### Directions for this task
Please output the data exactly, minus pictures.

### Information shown

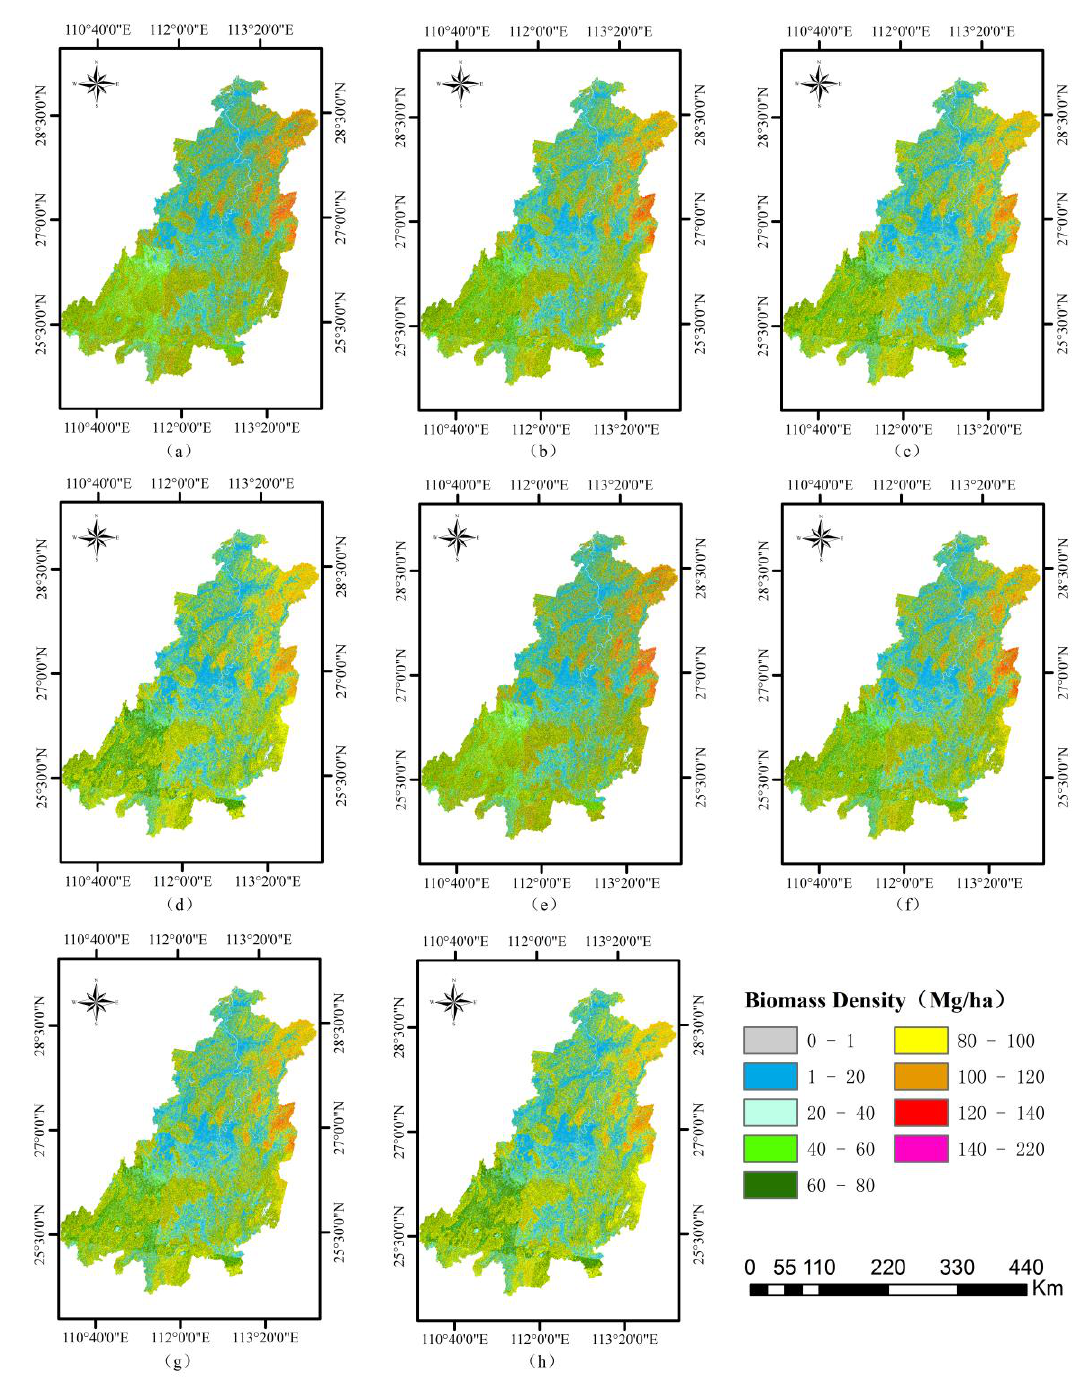
Figure A3. Spatial distributions, that is, maps of above-ground biomass density (AGB) predictions for the basin by using general k nearest neighbors (g-kNN) algorithm with numbers of nearest neighbors: ( a ) k = 3; ( b ) k = 5; ( c ) k = 7; and ( d ) k = 10; and spectral variable-AGB correlation-weighted kNN (CW-kNN) algorithm with numbers of nearest neighbors: ( e ) k = 3; ( f ) k = 5; ( g ) k = 7; and ( h ) k =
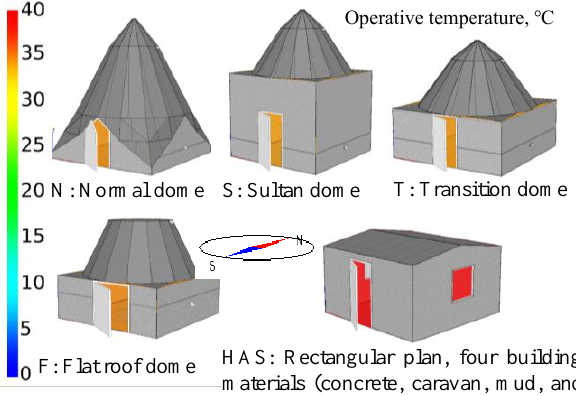
Figure 7. Different simulation models in IDA ICE illustrating the operative temperature during the hottest day of the year (21 Jun) at 16:00.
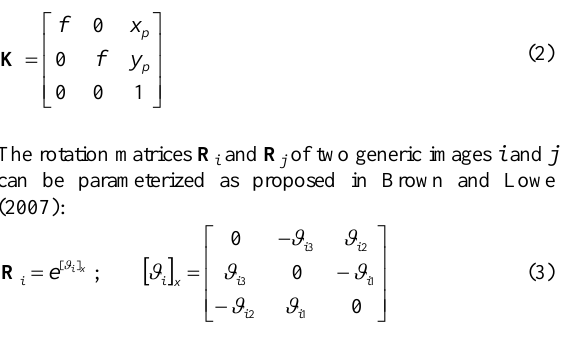
Fig. 2. Generation of a gnomonic projection, i.e. a non conformal mapping where great circles are mapped to straight lines. It replicates the effect of image acquisition by means of spherical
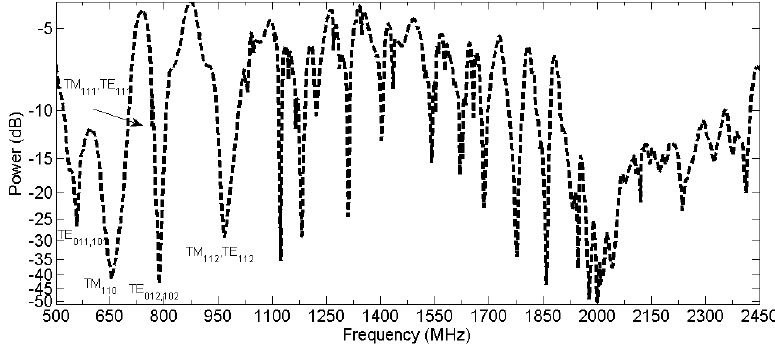
Figure 4. S 21 parameter (frequency response of the tank) measured with two 10 cm dipoles.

### Output of the task
Figure A3. Spatial distributions, that is, maps of above-ground biomass density (AGB) predictions for the basin by using general k nearest neighbors (g-kNN) algorithm with numbers of nearest neighbors: ( a ) k = 3; ( b ) k = 5; ( c ) k = 7; and ( d ) k = 10; and spectral variable-AGB correlation-weighted kNN (CW-kNN) algorithm with numbers of nearest neighbors: ( e ) k = 3; ( f ) k = 5; ( g ) k = 7; and ( h ) k =
Figure 7. Different simulation models in IDA ICE illustrating the operative temperature during the hottest day of the year (21 Jun) at 16:00.
Fig. 2. Generation of a gnomonic projection, i.e. a non conformal mapping where great circles are mapped to straight lines. It replicates the effect of image acquisition by means of spherical
Figure 4. S 21 parameter (frequency response of the tank) measured with two 10 cm dipoles.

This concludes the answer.